» **Texto para leitura**
▶

Órfão de pai criado pela mãe, Mugino está experimentando crises emocionais que a preocupam e a levam a procurar a escola. Supostamente, o garoto foi vítima de violência por parte do professor, o sr. Hori, mas depois outras possibilidades se apresentam. Mugino pode ser o agressor do outro menino ou até vice-versa. E a diretora, de quem se espera a mediação destas graves crises em sua escola, parece anestesiada por uma grande dor, a morte de sua neta, em que está envolvida também a questão da mentira e da responsabilidade.

Cineasta habilidoso e delicado, Kore-eda é capaz de extrair camadas e mais camadas de diversas situações que nos põem em contato com particularidades da cultura japonesa, ao mesmo tempo que consegue criar conexões emocionais que as tornam universais. Por isso seus filmes costumam causar grandes emoções, inclusive lágrimas.
Mas é mais de reflexão que se trata. Tocando seu público na sensibilidade humana, Kore-eda nos leva a compartilhar das indagações e conflitos dos vários personagens, levando-nos a colocar-nos na pele da mãe solo, do professor acusado, dos meninos que se sentem deslocados e sem diálogo com os pais. E coloca em foco uma sociedade, a japonesa no caso, em que a expressão e o compartilhamento de emoções é tão difícil. Kore-eda sempre põe o dedo nessa ferida.

◀

Itens armazenados
▶

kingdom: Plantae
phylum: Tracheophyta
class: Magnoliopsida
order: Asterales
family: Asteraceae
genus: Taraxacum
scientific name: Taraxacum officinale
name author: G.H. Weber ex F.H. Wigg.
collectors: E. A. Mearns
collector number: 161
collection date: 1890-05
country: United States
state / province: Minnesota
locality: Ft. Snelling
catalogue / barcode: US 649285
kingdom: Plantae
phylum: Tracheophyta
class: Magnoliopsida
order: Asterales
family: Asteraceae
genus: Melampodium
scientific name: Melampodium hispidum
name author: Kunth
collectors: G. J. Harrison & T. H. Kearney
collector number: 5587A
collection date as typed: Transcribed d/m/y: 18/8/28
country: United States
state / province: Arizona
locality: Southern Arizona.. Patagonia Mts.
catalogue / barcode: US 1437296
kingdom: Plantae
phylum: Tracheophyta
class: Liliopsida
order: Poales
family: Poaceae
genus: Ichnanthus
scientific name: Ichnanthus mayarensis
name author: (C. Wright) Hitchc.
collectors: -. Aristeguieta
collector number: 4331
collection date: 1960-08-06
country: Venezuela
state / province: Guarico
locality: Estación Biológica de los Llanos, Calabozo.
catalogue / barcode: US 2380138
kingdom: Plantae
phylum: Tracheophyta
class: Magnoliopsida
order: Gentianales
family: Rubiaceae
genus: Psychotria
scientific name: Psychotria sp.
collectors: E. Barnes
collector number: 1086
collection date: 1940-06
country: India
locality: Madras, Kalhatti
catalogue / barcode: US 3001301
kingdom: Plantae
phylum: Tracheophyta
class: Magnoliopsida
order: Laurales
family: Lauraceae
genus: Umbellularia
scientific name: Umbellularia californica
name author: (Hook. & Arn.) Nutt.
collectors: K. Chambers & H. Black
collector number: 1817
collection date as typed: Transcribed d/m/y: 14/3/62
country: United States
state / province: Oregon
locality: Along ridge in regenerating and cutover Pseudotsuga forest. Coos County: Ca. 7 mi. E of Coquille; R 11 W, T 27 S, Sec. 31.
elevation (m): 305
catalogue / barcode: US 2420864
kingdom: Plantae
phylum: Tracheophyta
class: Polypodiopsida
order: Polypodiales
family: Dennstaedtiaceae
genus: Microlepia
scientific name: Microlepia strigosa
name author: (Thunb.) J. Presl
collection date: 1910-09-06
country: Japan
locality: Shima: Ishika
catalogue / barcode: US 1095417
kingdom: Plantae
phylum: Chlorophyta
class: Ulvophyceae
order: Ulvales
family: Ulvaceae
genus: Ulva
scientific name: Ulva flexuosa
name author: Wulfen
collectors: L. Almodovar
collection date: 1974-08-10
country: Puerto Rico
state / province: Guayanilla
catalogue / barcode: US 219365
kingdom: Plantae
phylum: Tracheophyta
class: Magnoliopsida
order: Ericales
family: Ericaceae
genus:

◀

» **Tarefa proposta**
Reproduza, sem qualquer alteração, o trecho do texto sobre o filme de Kore-eda que se inicia com as palavras "Cineasta habilidoso e" e se encerra com "emoções, inclusive lágrimas.". A listagem não tem nenhuma relação com o texto sobre o filme de Kore-eda.

» **Sua resposta**
Cineasta habilidoso e delicado, Kore-eda é capaz de extrair camadas e mais camadas de diversas situações que nos põem em contato com particularidades da cultura japonesa, ao mesmo tempo que consegue criar conexões emocionais que as tornam universais. Por isso seus filmes costumam causar grandes emoções, inclusive lágrimas.